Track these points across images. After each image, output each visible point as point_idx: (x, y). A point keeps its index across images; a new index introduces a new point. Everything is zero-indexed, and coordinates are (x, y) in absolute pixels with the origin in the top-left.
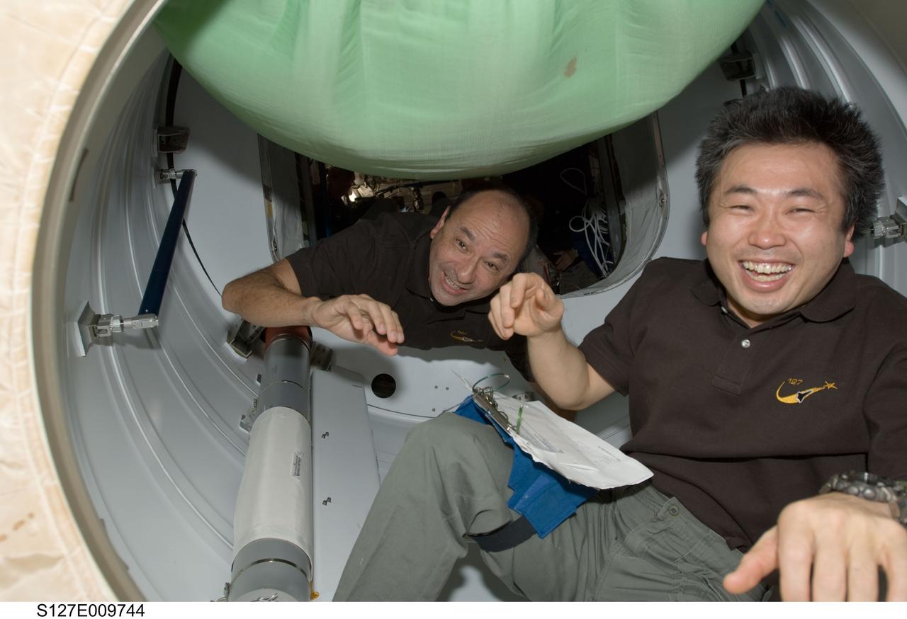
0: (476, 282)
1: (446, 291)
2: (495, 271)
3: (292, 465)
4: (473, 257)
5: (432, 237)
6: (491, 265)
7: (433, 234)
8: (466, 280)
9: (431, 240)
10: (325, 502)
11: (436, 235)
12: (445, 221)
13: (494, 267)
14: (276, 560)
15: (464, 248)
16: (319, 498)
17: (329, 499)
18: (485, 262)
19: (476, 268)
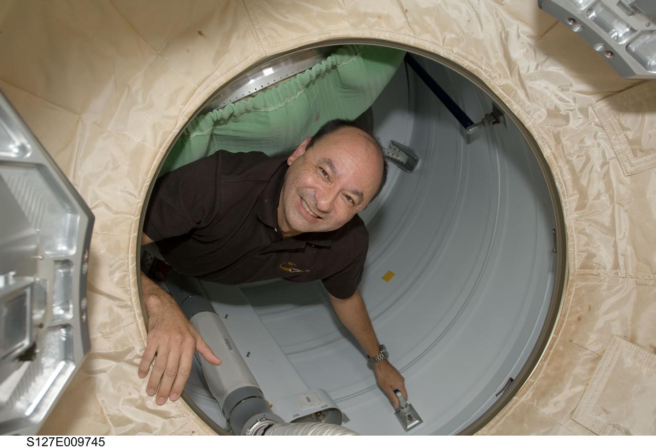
0: (332, 213)
1: (302, 215)
2: (352, 204)
3: (225, 344)
4: (334, 186)
5: (290, 163)
6: (349, 198)
7: (291, 161)
8: (325, 208)
9: (288, 166)
10: (248, 356)
11: (293, 162)
12: (307, 149)
13: (351, 200)
14: (244, 399)
15: (327, 176)
16: (244, 355)
17: (249, 353)
18: (344, 194)
19: (335, 198)
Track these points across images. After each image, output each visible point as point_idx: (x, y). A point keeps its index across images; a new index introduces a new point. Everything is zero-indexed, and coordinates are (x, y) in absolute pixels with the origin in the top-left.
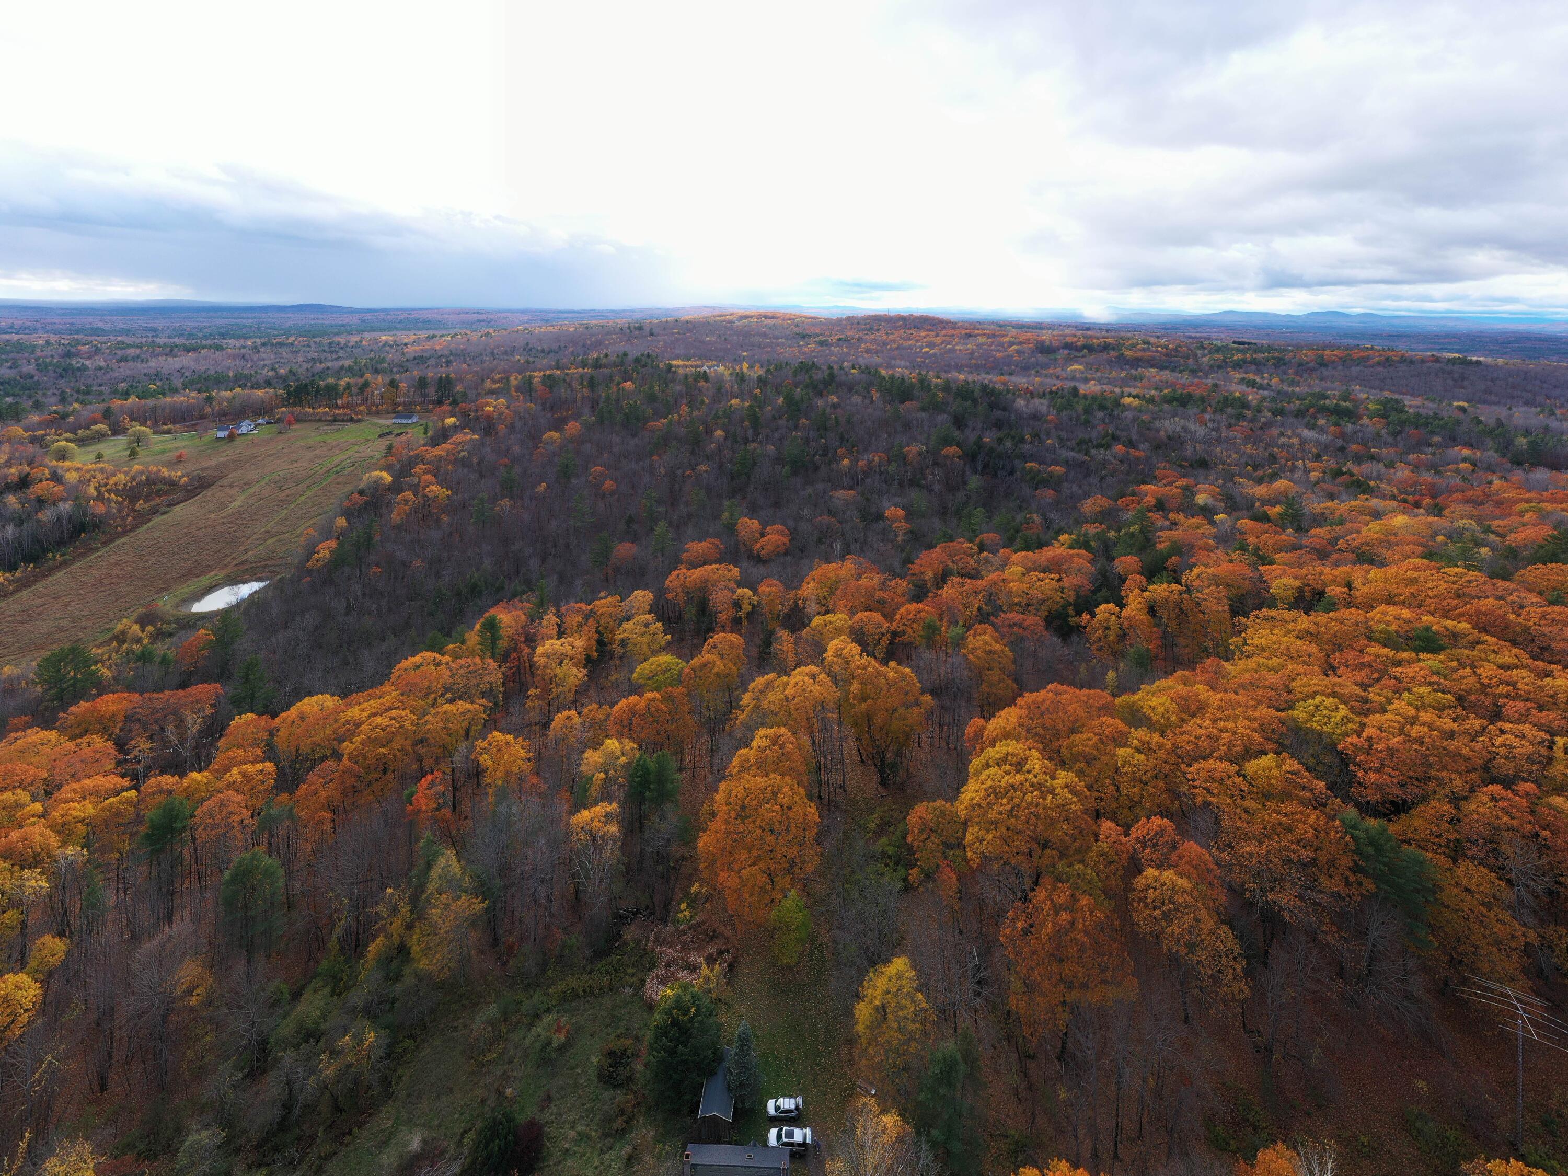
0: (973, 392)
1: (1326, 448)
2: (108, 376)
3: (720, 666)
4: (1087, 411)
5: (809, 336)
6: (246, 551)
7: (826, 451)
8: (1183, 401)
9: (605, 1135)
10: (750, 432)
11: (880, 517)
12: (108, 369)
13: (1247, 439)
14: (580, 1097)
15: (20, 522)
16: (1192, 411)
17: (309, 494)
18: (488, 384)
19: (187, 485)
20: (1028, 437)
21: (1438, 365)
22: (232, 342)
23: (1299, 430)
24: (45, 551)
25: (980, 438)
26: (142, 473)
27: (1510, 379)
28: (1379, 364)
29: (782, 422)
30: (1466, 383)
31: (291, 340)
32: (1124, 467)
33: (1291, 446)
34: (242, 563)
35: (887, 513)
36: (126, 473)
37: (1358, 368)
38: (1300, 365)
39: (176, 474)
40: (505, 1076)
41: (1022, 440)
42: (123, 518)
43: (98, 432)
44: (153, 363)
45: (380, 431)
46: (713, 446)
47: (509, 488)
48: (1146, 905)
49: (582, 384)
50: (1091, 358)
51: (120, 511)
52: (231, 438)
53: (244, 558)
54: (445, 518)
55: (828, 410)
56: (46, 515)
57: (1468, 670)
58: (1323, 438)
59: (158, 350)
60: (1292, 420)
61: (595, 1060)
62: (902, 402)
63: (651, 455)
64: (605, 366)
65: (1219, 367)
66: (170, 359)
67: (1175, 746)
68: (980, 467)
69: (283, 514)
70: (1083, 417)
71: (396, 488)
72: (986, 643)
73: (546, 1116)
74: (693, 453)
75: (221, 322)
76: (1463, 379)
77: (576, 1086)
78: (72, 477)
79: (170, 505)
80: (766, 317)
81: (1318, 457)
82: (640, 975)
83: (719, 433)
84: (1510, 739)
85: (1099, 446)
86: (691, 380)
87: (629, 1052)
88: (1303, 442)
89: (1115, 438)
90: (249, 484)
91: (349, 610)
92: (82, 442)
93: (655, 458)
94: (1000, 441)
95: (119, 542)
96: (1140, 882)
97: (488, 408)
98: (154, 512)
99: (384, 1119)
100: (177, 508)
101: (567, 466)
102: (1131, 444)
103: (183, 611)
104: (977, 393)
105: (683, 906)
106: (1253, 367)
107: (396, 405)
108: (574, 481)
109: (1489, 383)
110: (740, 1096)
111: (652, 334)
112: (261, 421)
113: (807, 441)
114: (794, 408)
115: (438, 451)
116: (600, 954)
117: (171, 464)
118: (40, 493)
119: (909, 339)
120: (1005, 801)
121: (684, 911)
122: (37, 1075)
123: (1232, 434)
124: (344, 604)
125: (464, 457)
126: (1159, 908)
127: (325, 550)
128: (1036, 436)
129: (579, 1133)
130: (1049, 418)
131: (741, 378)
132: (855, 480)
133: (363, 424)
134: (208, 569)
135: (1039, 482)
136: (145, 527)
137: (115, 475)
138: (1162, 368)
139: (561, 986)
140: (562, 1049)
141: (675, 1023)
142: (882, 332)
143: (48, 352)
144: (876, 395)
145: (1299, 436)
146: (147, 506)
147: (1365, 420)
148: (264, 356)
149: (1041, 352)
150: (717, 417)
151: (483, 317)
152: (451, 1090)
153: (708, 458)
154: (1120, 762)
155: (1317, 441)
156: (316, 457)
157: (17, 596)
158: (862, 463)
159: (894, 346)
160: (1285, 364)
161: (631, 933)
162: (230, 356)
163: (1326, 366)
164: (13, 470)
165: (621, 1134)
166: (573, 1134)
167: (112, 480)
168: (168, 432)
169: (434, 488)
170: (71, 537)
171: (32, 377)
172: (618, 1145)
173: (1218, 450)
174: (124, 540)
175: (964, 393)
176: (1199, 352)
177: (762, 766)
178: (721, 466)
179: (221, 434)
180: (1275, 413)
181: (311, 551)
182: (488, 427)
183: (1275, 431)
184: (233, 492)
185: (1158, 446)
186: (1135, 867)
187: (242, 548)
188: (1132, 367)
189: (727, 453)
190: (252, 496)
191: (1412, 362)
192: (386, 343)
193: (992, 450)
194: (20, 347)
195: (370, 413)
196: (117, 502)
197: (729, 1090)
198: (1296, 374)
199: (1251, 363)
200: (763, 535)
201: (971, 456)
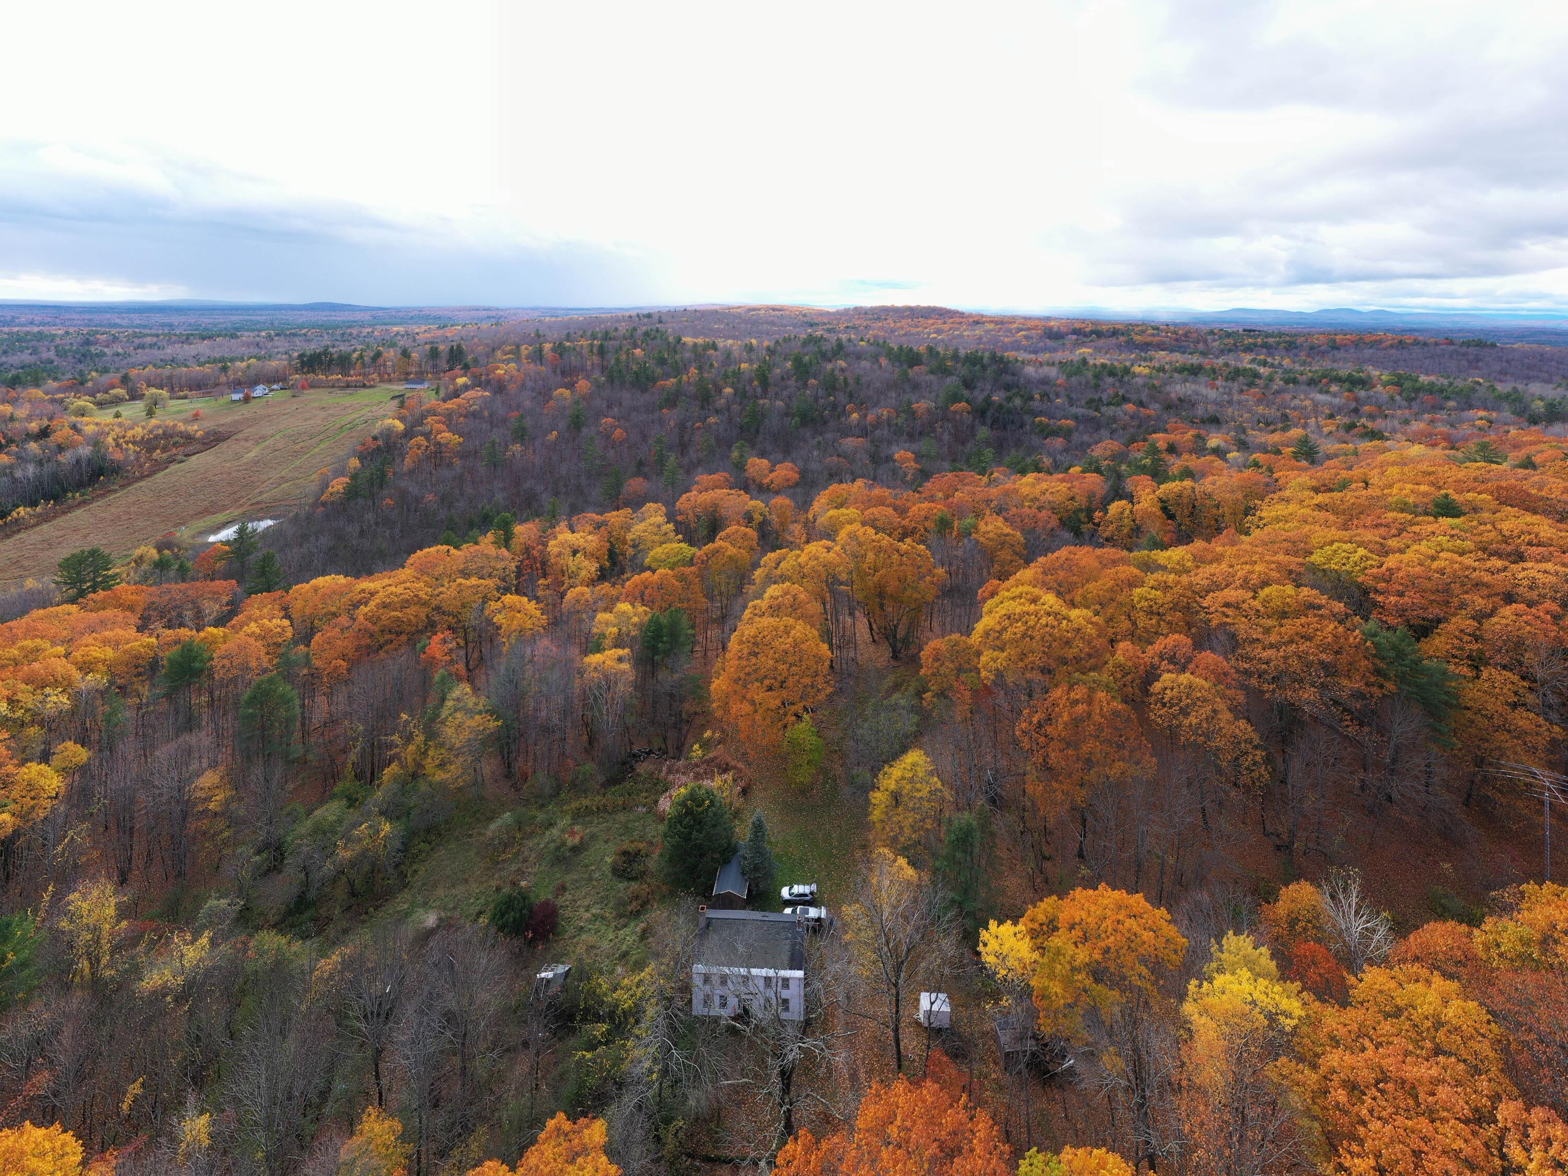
0: (982, 358)
1: (1340, 410)
2: (125, 361)
3: (732, 551)
4: (1097, 376)
5: (817, 324)
6: (261, 493)
7: (834, 407)
8: (1194, 371)
9: (620, 916)
10: (759, 390)
11: (889, 459)
12: (126, 355)
13: (1259, 402)
14: (594, 887)
15: (40, 463)
16: (1202, 378)
17: (322, 446)
18: (499, 354)
19: (203, 438)
20: (1037, 396)
21: (1452, 347)
22: (246, 334)
23: (1312, 395)
24: (65, 491)
25: (989, 396)
26: (158, 427)
27: (1526, 361)
28: (1392, 346)
29: (792, 382)
30: (1480, 364)
31: (304, 331)
32: (1135, 423)
33: (1305, 408)
34: (257, 503)
35: (896, 456)
36: (143, 427)
37: (1370, 351)
38: (1312, 348)
39: (193, 428)
40: (520, 872)
41: (1032, 398)
42: (141, 466)
43: (116, 396)
44: (169, 350)
45: (392, 394)
46: (723, 401)
47: (520, 435)
48: (1164, 705)
49: (591, 351)
50: (1101, 342)
51: (137, 459)
52: (247, 399)
53: (259, 499)
54: (457, 462)
55: (837, 373)
56: (66, 458)
57: (1489, 527)
58: (1337, 401)
59: (174, 338)
60: (1304, 387)
61: (609, 860)
62: (911, 367)
63: (661, 408)
64: (614, 339)
65: (1230, 351)
66: (186, 346)
67: (1190, 583)
68: (989, 421)
69: (298, 463)
70: (1093, 382)
71: (408, 434)
72: (997, 528)
73: (560, 901)
74: (702, 408)
75: (235, 318)
76: (1478, 360)
77: (590, 879)
78: (89, 429)
79: (187, 455)
80: (774, 309)
81: (1331, 416)
82: (653, 797)
83: (728, 390)
84: (1532, 573)
85: (1109, 404)
86: (700, 349)
87: (642, 852)
88: (1316, 405)
89: (1125, 400)
90: (264, 438)
91: (362, 533)
92: (101, 405)
93: (665, 411)
94: (1009, 399)
95: (136, 485)
96: (1157, 686)
97: (499, 371)
98: (171, 461)
99: (401, 902)
100: (194, 458)
101: (578, 417)
102: (1141, 404)
103: (199, 540)
104: (986, 360)
105: (696, 747)
106: (1264, 350)
107: (408, 374)
108: (585, 430)
109: (1504, 364)
110: (755, 878)
111: (660, 322)
112: (275, 387)
113: (816, 399)
114: (802, 370)
115: (450, 405)
116: (612, 781)
117: (186, 421)
118: (60, 440)
119: (917, 327)
120: (1020, 624)
121: (697, 751)
122: (60, 848)
123: (1243, 397)
124: (358, 529)
125: (475, 410)
126: (1177, 704)
127: (338, 485)
128: (1045, 396)
129: (594, 915)
130: (1059, 382)
131: (750, 349)
132: (863, 431)
133: (375, 390)
134: (224, 508)
135: (1047, 432)
136: (162, 473)
137: (133, 429)
138: (1172, 351)
139: (575, 805)
140: (575, 850)
141: (689, 812)
142: (890, 321)
143: (67, 340)
144: (884, 362)
145: (1312, 400)
146: (165, 456)
147: (1379, 388)
148: (277, 343)
149: (1049, 338)
150: (726, 376)
151: (493, 313)
152: (466, 881)
153: (717, 412)
154: (1136, 600)
155: (1330, 404)
156: (330, 415)
157: (37, 529)
158: (871, 417)
159: (902, 332)
160: (1296, 348)
161: (643, 768)
162: (243, 344)
163: (1338, 349)
164: (33, 424)
165: (636, 915)
166: (588, 915)
167: (130, 433)
168: (185, 397)
169: (447, 434)
170: (90, 480)
171: (52, 362)
172: (632, 924)
173: (1230, 410)
174: (142, 483)
175: (973, 360)
176: (1209, 338)
177: (775, 610)
178: (730, 419)
179: (236, 397)
180: (1287, 382)
181: (325, 485)
182: (499, 387)
183: (1288, 396)
184: (249, 444)
185: (1169, 407)
186: (1152, 675)
187: (257, 491)
188: (1142, 350)
189: (736, 408)
190: (267, 447)
191: (1425, 344)
192: (397, 334)
193: (1001, 406)
194: (40, 336)
195: (382, 381)
196: (135, 451)
197: (743, 874)
198: (1308, 356)
199: (1262, 346)
200: (772, 471)
201: (981, 413)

□ □ □ □

=== Problem to work on ===
Print the lines from the start of the records through the line containing "4: (473, 257)", including both ends, and leave the pictures out.

=== Result ===
Track these points across images. After each image, output each visible point as point_idx: (x, y). A point keeps its index across images; a new index introduces a new point. Everything is zero-indexed, and coordinates are (x, y) in absolute pixels with the origin in the top-left.
0: (476, 282)
1: (446, 291)
2: (495, 271)
3: (292, 465)
4: (473, 257)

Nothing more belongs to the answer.